> Task statement: Work through the listing below and state how many of its lines hold the word "Adhes". Give no other output.

══════

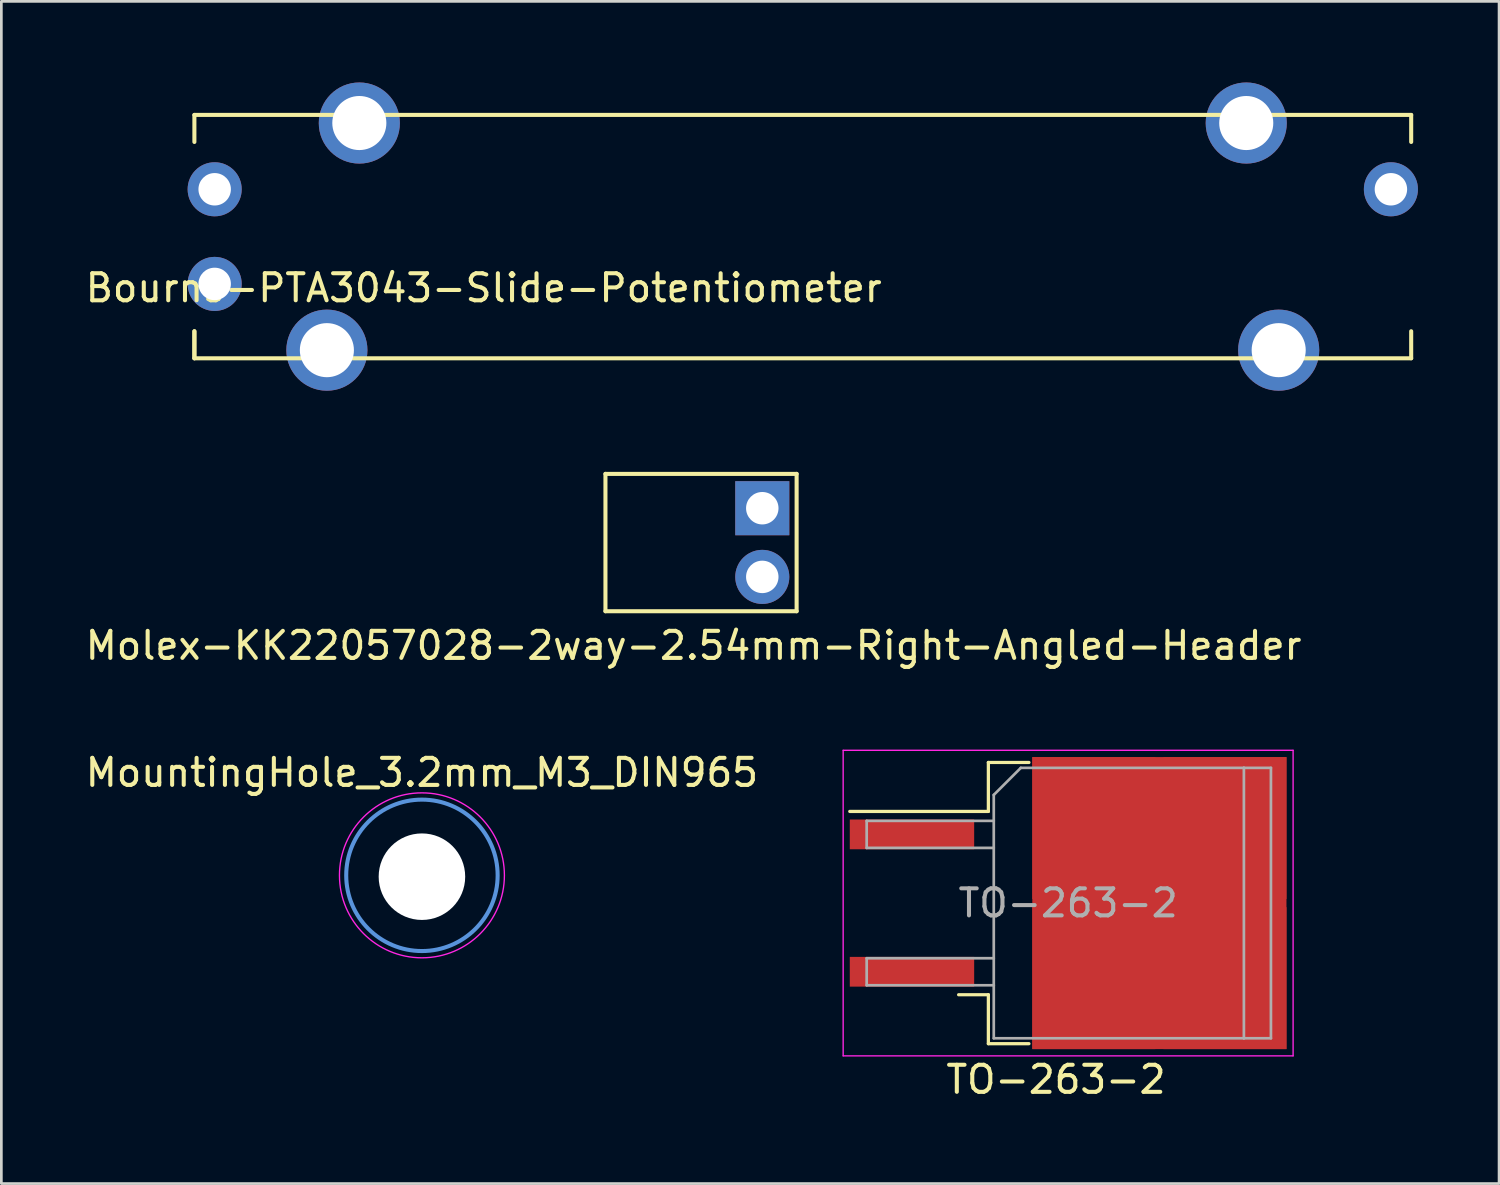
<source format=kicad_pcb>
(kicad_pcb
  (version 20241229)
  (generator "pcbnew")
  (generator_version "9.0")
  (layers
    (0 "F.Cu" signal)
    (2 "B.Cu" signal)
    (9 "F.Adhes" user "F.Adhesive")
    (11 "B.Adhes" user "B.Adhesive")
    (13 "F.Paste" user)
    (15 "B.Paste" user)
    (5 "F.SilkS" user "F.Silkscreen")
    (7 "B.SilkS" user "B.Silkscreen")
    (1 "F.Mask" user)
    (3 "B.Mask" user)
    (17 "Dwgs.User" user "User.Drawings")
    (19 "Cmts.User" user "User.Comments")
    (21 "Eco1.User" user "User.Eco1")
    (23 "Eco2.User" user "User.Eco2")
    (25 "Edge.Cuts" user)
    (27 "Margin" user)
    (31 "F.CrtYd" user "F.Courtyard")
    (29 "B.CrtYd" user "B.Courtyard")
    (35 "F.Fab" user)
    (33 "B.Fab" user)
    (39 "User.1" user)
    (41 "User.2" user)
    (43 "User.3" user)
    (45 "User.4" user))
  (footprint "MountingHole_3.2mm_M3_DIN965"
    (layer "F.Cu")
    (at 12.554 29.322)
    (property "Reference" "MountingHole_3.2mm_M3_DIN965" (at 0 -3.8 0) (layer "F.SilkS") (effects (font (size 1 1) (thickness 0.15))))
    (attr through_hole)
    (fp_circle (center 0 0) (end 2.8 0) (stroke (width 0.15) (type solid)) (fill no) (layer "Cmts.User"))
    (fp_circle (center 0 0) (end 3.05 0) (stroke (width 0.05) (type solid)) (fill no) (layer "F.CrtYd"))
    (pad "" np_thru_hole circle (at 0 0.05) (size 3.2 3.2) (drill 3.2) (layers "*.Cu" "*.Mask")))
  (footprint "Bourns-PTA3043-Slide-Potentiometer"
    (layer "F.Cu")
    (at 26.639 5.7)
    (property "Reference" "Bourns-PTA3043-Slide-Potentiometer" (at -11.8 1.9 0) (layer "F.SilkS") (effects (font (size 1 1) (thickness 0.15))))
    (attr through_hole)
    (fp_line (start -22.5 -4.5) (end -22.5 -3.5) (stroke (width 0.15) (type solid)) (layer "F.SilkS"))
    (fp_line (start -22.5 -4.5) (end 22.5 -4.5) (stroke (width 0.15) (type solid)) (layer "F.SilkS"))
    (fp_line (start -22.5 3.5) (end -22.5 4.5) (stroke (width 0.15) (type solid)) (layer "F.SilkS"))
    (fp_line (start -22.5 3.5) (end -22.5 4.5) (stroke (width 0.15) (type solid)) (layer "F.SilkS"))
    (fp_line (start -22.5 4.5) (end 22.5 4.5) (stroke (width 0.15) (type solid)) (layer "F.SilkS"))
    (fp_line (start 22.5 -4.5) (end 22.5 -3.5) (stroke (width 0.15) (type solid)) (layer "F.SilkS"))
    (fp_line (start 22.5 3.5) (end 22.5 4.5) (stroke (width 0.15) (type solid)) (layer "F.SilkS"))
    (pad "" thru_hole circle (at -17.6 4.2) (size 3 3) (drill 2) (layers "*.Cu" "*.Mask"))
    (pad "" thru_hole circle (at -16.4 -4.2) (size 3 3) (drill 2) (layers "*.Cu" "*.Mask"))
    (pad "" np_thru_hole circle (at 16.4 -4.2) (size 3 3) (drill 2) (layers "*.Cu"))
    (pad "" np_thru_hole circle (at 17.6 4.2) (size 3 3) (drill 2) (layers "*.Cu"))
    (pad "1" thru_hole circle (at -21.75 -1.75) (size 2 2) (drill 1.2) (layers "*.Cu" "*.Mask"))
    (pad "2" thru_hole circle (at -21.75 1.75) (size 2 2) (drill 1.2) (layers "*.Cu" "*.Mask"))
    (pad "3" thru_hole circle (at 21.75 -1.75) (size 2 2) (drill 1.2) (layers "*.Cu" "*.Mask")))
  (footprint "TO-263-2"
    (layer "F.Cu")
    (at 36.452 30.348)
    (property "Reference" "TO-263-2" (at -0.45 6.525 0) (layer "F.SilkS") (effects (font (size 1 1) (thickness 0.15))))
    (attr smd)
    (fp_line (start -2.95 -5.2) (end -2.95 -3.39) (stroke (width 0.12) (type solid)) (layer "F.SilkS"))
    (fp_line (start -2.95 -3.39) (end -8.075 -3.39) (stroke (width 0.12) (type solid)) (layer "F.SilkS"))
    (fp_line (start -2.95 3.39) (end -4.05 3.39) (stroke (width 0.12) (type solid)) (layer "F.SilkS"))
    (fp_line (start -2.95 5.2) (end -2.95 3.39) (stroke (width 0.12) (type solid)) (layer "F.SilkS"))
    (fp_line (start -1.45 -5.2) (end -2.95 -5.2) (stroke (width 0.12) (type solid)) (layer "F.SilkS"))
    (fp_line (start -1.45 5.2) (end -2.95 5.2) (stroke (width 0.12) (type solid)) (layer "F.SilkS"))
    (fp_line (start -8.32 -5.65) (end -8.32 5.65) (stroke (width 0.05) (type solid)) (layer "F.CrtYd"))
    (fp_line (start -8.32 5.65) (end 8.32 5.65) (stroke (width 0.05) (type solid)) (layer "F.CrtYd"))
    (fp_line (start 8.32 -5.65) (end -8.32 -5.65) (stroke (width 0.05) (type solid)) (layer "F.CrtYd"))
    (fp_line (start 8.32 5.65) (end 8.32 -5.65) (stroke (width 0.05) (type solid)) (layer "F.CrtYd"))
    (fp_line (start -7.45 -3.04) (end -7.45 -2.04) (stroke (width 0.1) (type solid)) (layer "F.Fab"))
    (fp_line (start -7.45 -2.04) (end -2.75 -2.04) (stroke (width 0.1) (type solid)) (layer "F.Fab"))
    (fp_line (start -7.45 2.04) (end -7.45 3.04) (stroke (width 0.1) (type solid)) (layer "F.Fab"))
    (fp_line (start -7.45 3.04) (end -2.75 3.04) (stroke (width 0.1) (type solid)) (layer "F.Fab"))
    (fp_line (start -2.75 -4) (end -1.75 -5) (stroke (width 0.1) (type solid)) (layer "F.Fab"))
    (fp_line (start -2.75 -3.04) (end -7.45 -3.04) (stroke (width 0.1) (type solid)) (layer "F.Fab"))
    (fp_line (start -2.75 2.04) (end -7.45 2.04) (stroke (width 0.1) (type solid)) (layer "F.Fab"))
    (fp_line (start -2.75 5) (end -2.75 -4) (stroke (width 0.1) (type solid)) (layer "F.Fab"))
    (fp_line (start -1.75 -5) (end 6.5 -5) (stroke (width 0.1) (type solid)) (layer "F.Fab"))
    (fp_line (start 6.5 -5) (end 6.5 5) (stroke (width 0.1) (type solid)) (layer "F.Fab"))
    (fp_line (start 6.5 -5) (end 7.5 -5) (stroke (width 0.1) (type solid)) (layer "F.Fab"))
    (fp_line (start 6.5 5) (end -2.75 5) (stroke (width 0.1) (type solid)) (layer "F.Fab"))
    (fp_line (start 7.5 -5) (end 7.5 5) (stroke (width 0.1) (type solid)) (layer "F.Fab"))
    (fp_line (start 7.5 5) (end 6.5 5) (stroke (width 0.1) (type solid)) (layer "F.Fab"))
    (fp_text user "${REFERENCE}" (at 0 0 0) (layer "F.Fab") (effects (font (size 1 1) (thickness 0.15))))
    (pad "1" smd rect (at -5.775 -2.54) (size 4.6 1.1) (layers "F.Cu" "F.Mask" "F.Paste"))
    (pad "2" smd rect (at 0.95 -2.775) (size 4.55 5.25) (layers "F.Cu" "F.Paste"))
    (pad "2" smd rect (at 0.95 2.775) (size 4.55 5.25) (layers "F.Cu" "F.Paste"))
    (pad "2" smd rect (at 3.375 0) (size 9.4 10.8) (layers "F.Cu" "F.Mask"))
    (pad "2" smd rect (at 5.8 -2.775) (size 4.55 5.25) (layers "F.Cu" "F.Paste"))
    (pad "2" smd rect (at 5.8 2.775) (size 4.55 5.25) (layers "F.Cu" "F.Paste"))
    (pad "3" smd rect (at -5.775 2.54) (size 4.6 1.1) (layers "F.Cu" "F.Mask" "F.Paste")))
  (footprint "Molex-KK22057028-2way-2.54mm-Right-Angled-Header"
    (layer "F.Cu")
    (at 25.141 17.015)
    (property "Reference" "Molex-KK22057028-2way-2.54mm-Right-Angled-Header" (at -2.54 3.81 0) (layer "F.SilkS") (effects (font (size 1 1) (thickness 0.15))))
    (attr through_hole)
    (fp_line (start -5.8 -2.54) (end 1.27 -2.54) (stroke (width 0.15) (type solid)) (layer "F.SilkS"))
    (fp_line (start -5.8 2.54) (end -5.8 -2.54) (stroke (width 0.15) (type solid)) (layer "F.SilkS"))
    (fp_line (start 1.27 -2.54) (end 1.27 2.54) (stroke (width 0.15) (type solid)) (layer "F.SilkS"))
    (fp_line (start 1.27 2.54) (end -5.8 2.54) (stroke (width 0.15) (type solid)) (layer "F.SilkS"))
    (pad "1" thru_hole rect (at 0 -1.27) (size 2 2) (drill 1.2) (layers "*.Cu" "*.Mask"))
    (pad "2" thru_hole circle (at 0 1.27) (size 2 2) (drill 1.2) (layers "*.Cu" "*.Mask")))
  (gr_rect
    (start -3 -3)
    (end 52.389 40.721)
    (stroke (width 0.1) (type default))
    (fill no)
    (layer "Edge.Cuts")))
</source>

══════

> Answer below: 2